Guix: Scheme as a uniform OS admin and deployment interface

Written by gemmag (Gemma Gordon)
Published: 2016-09-17 (last updated: 2016-09-24)

Overview

Guix: A functional package manager and a distribution of rules in Unix. GuixSD - free software project, part of GNU project. About building an API and tools that allow you to build software using a purely functional paradigm. System distribution built around Guix. A complete GNU linux distribution.

Scheme: Using Scheme in the context of distribution and OS - uniform OS admin and deployment interface. Scheme is an FP of the Lisp family - purely declarative. OS form that describes the features and configuration points of the system. Once you have a config file (in Scheme) can feed file to Guix system command - can create a qmu virtual machine from there and instantiate on the bare metal. Scheme is an extensible programming language with macros.

Guile: A Scheme implementation that they are using. Provides a recommendation of env variables that you should set. DEMO: on terminal as example - as an unprivileged user. In a single transaction - he then installed Python as a package. In order to rollback to the previous state - you can check the generations of the software packages - can simply rollback to previous generation.
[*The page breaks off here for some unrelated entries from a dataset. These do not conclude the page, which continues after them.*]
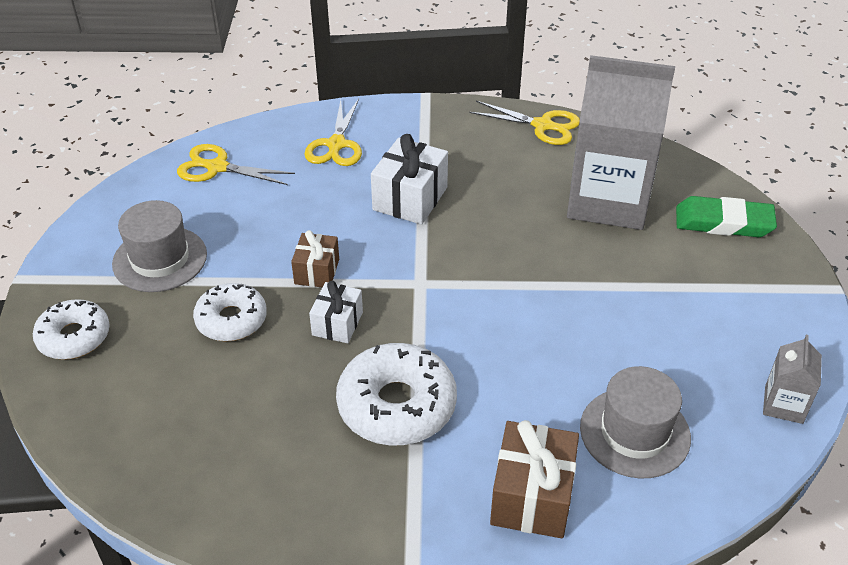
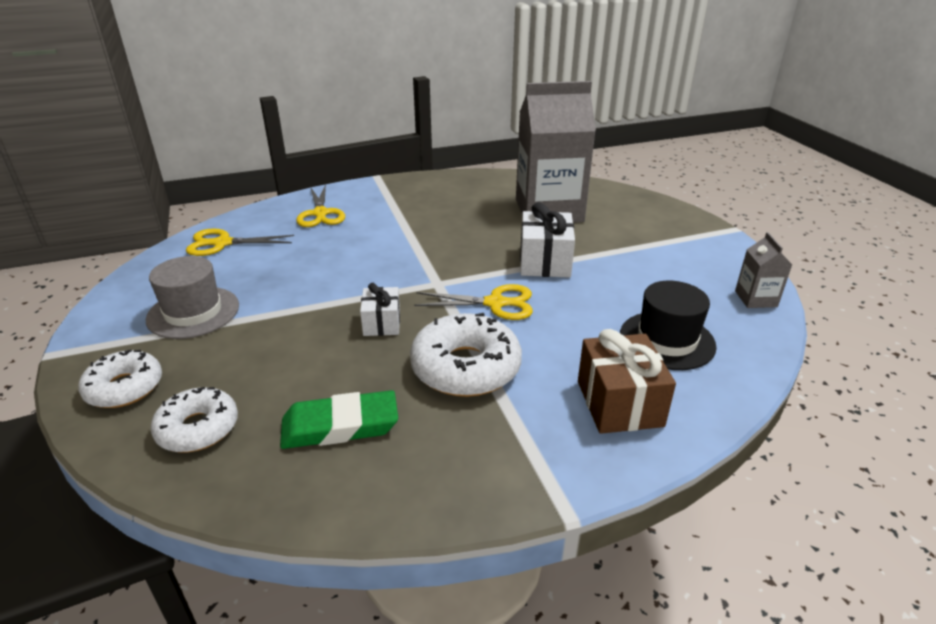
camera: 20 degrees left, 10 degrees down
(231, 320) = (282, 341): white donut -> white donut (198, 428)
(317, 271) = (345, 293): brown gift -> none
(410, 198) = (399, 234): white gift -> white gift (545, 262)
(542, 125) = (474, 179): yellow scissors -> yellow scissors (495, 303)
(634, 432) = (667, 340): grey hat -> black hat
(723, 222) = (635, 208): green eraser -> green eraser (340, 426)

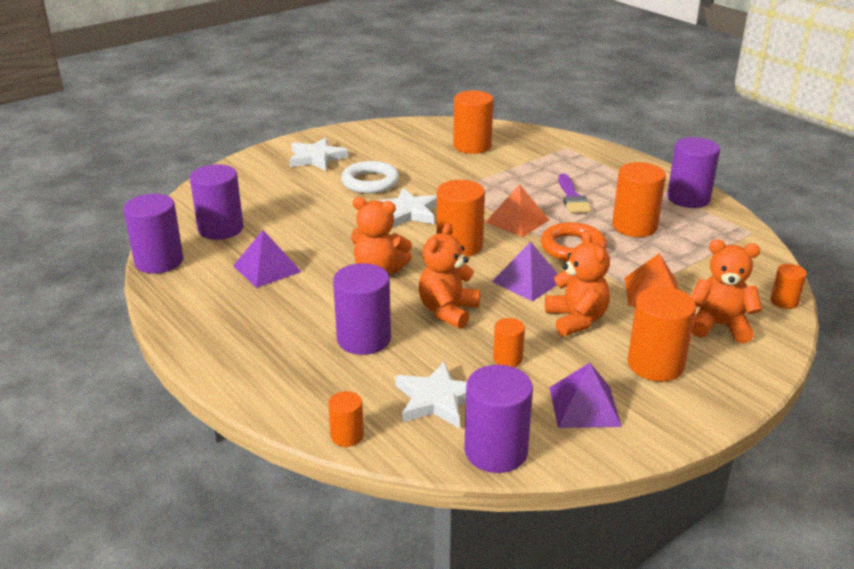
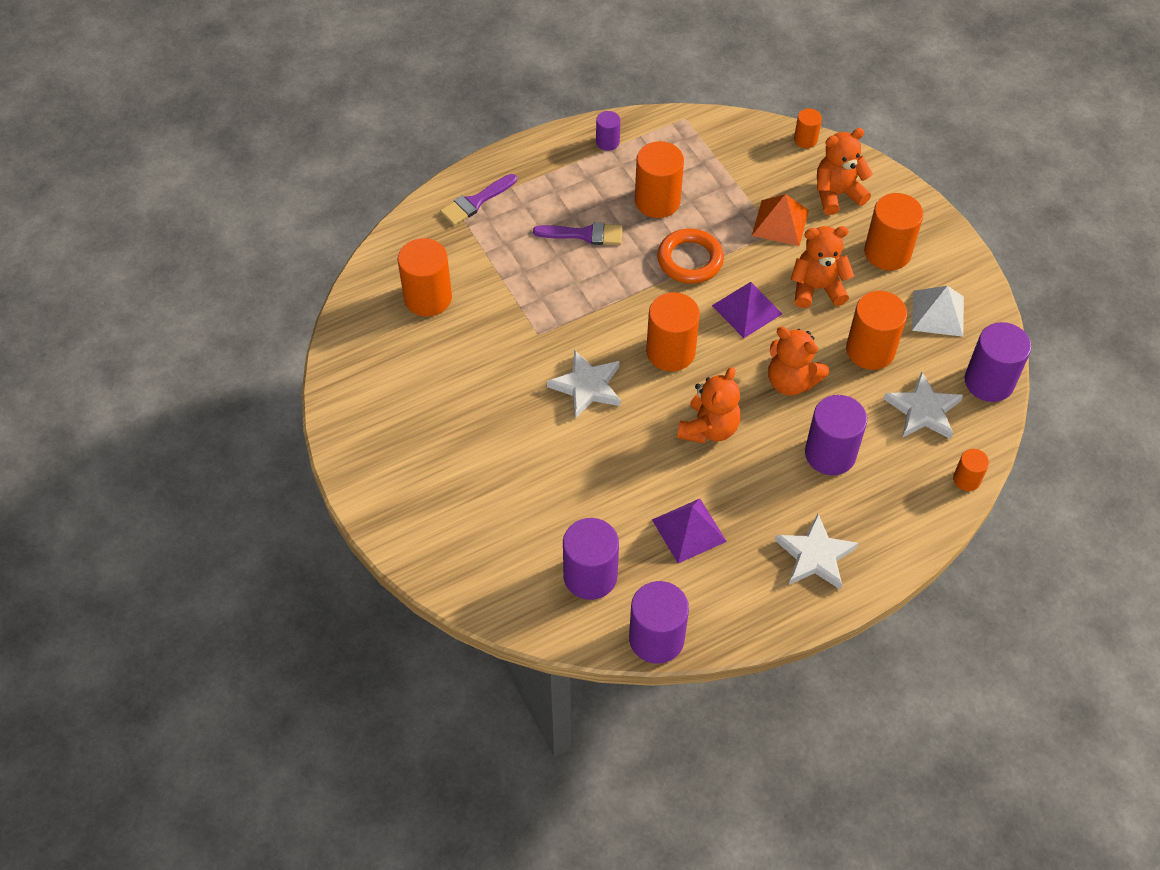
camera: 80 degrees left, 25 degrees up
(316, 158) = (417, 466): white star -> white star (815, 555)
(370, 182) = (502, 414): white ring -> none
(507, 358) = (870, 350): orange cylinder -> orange cylinder, size x1.88
(517, 221) = (626, 293): orange pyramid -> none
(578, 153) = (475, 202): none -> purple brush
(584, 406) = (938, 313): purple pyramid -> white pyramid
(688, 198) = (607, 142): purple cylinder -> purple cylinder, size x0.53
(719, 326) = (837, 194): orange teddy bear -> orange teddy bear turned 45 degrees clockwise

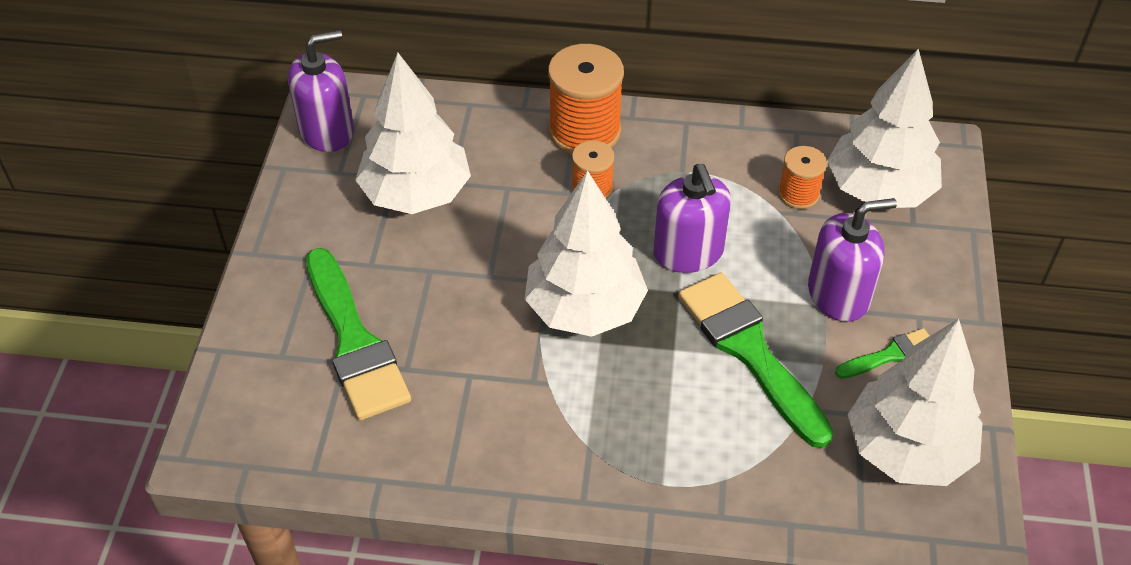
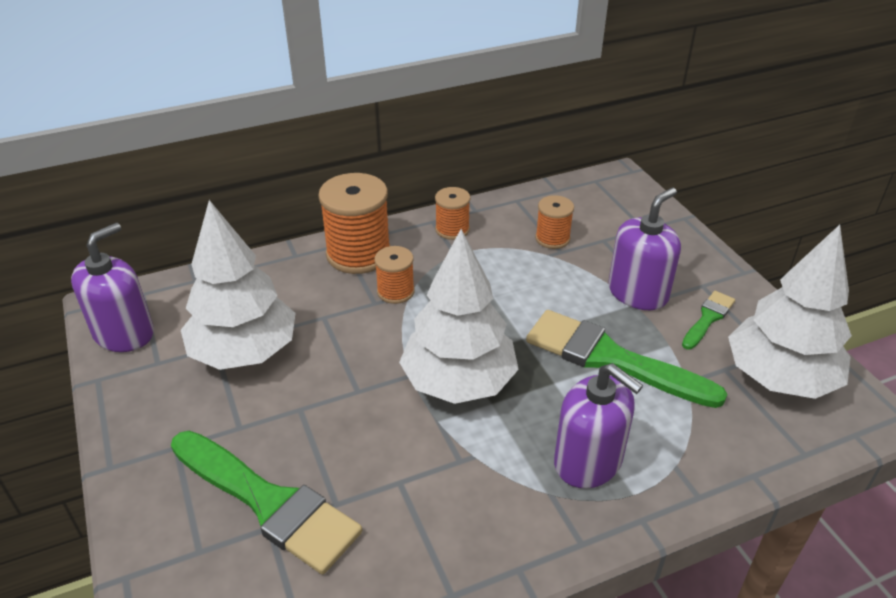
camera: 30 degrees left, 10 degrees down
(688, 252) = (506, 307): purple soap dispenser -> purple soap dispenser (588, 461)
(699, 140) = (452, 229): none -> orange spool
(878, 190) = (604, 216): white tree -> none

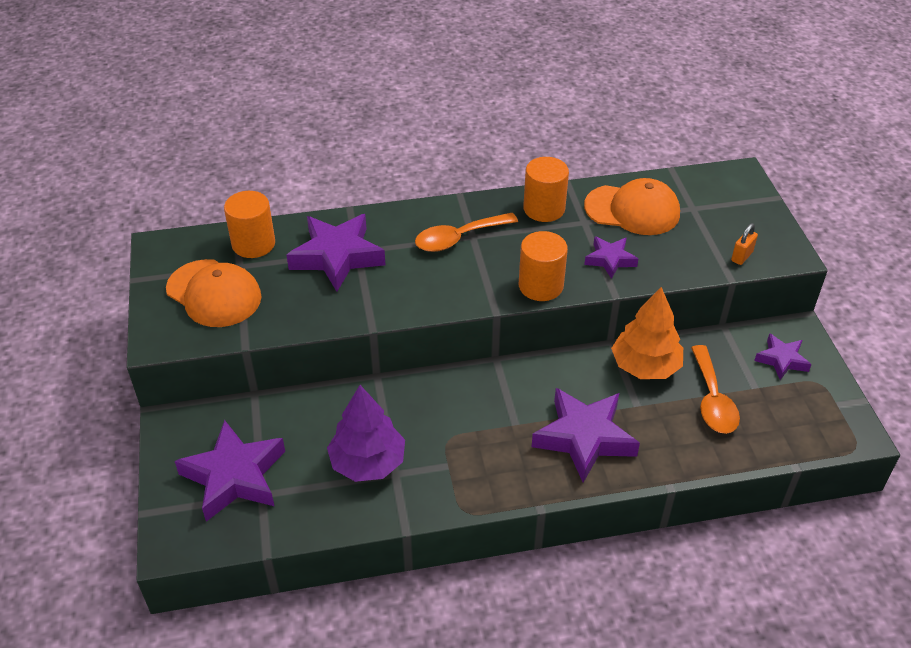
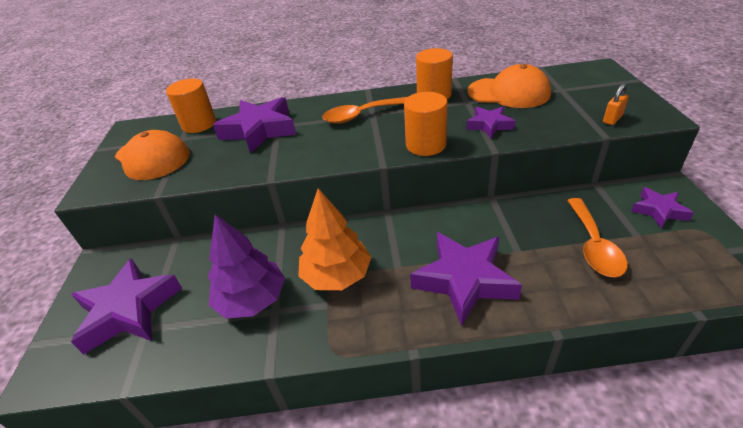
camera: 10 degrees right, 5 degrees down
(645, 366) = (524, 216): orange tree -> orange tree (336, 275)

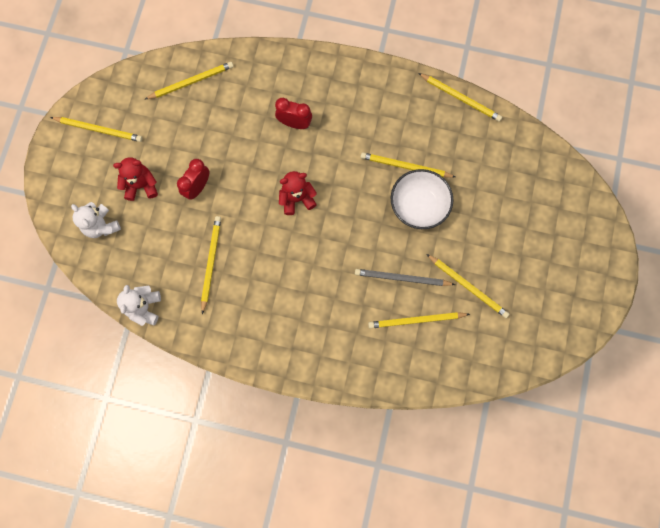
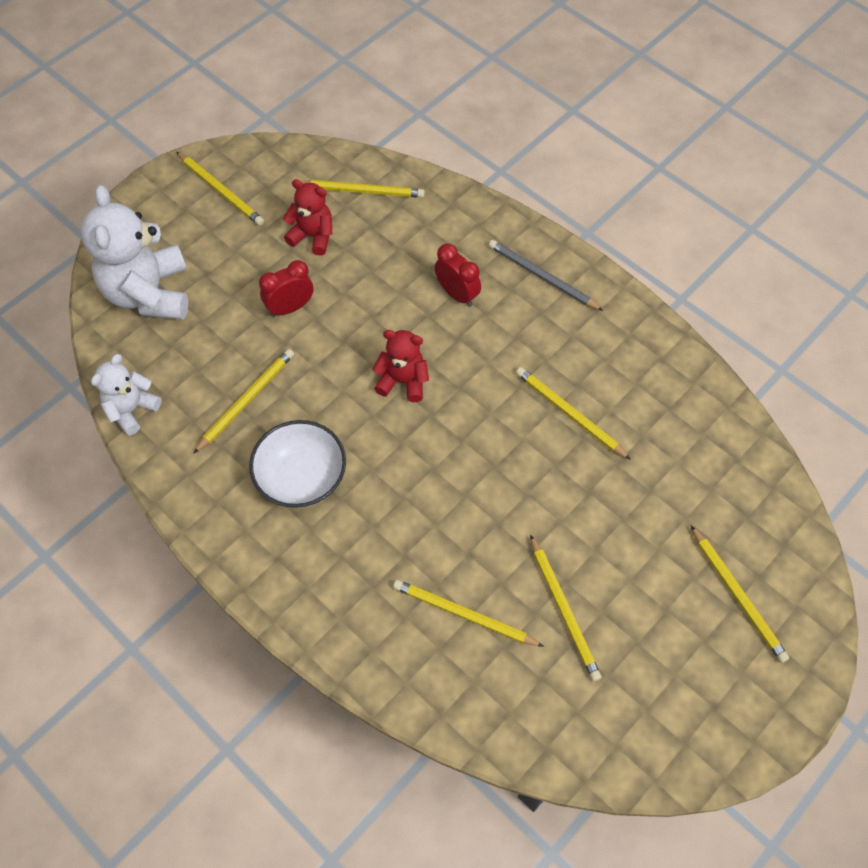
camera: 30 degrees right, 15 degrees down
(101, 226) = (149, 293): white teddy bear -> white teddy bear, size x1.82
(141, 185) = (226, 273): red teddy bear -> red teddy bear (313, 236)
(402, 278) = (478, 549): grey pencil -> grey pencil (542, 277)
(419, 205) = (558, 470): white bowl -> white bowl (301, 478)
(460, 98) = (695, 368): yellow pencil -> yellow pencil (738, 596)

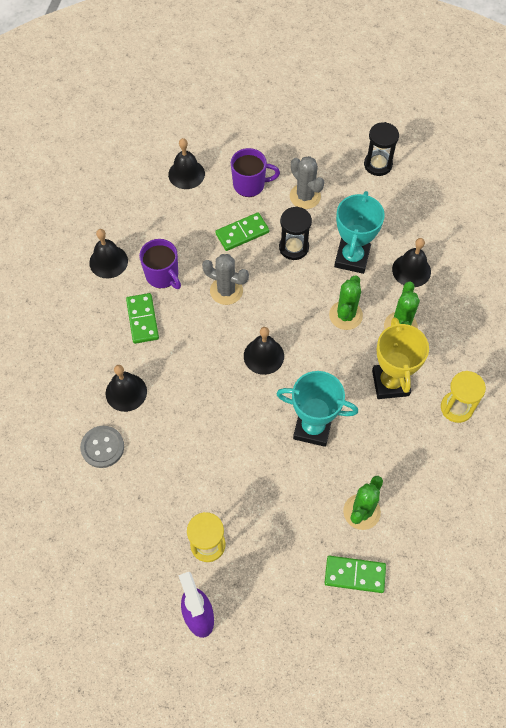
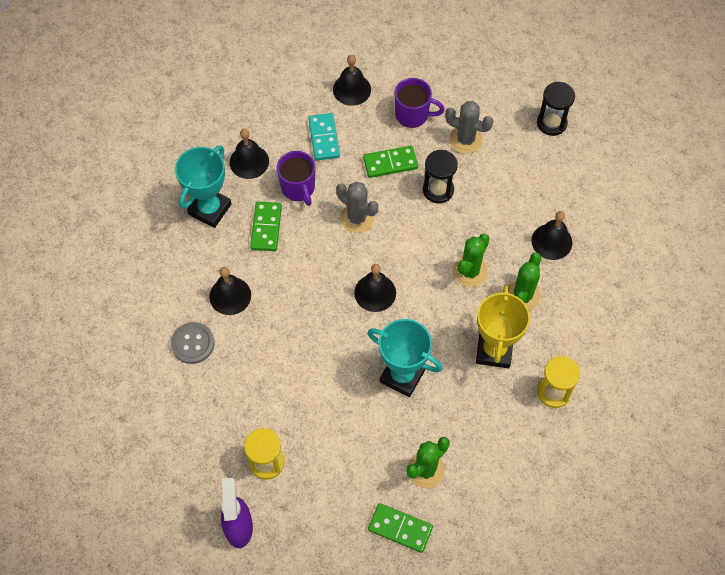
camera: 15 degrees right, 0 degrees up
(173, 224) = (324, 138): none -> turquoise domino
(305, 196) = (465, 140): grey cactus -> grey cactus turned 45 degrees counterclockwise
(352, 258) = (494, 214): turquoise trophy -> turquoise trophy (210, 209)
A nice safety net for the user - can transactionally upgrade packages, and can easily rollback.

 Motivations

Keynote on Monday about neural networks and TensorFlow and one of the questions was is there a package manager for neural networks. You want to be able to share software between your networks - there isn't one for neural networks but there are plenty of package managers available: opam, cabal etc. Each language has its own pm - enables everyone to use all of the libraries in their favourite language.

Problems:

  • It's tricky to build these - when building a machine you are going to have to interact with many different package managers, so how do you reproduce the state of the system that chooses all of the package managers? They typically rely on libraries they assume are available in the ecosystem - e.g. C libraries in OCaml. Between systems you might get different results, as different compilers might not be able to compiler your software
  • It's difficult to reason about the state of the system - need to have 2 systems in the same state, but tools work by modifying the state of your machine, so you can't be sure you are getting that matched state on every machine you have.

Solutions

Functional package management - Nix package manager

1) build process = pure function 2) built software = persistent graph of immutable values

How is this achieved? Need to declare all packages needed as input Build it and get a hash of all the dependencies eg. build scripts, C libraries Same paradigm that nix uses.

External DSLs eg. nix language, there's no package abstraction in the language

  • can be difficult to identify the packages
  • convert the distribution into xml then parse it into your implementation which is annoying

nix mixes bash snippets inside its build recipes which isn't great

Guix approach is to use Scheme all the way down 1) Define global variable, give it as a value a package record 2) emacs IDE (or other) can recognise elements and any dependencies

Works at the OS declaration level by manipulating normal Scheme values.

Results Works well in practice Embedding DSLs can be a mixed bag - but it has been fruitful for Guix

  • emacs and web interface
  • guix refresh autoupdater
  • guix graph
  • guix system services

Have a Scheme api to declare packages and operating systems

Beyond the current state Initial RAM disk Give Scheme expression to API - uses code staging to embed all the dependencies to run when the system is booted Having different pieces written in Scheme allows you to generate several layers of Scheme code

Summary

  • distro and tools as scheme library
  • hackability through uniformity
  • code staging techniques to glue it together

Q&A

Q: do you have some facilities to migrate nix install to guix install? Not really. Under the hood guix and nix use the same derivation, so can use same store for both.

Q: What do you think a statically typed system would bring or remove? A problem would be that they rely on dynamic composition - a person's own set of package recipes that can be put in guix package path and added to main distribution - if using statically typed system we'd need to add additional compilation phases. But static typed systems can be fruitful in other ways - enforce certain rules in the package system, and for code staging by making sure you provide correctly typed expressions at staging

Q: I'm a maintainer of opam is network virtualisation - if you want reproducible builds with distributed systems, network dependencies need to be reproduced too - are you interested in virutalising networking? The build env doesn't have network access at all so need to define elements in recipe before hand. If a remote server disappears (for example) and you can't retrieve the file that could be a problem, but we always detect it so our system works quite well atm.

Q: When a new version comes out you have to update the version number etc, but the rest is the same - have you thought about extracting that out with a per package library - a default definition of how to install, and then the version of it separately to enable less editing of the package descriptions. separate version to hash mapping. Have thought about it, but if only one version of a package its not a big deal so don't need to copy definition several times. You can inherit from this record - so you can choose which fields you copy, and you can write a function to return the origin form and you can have several instances of the package record.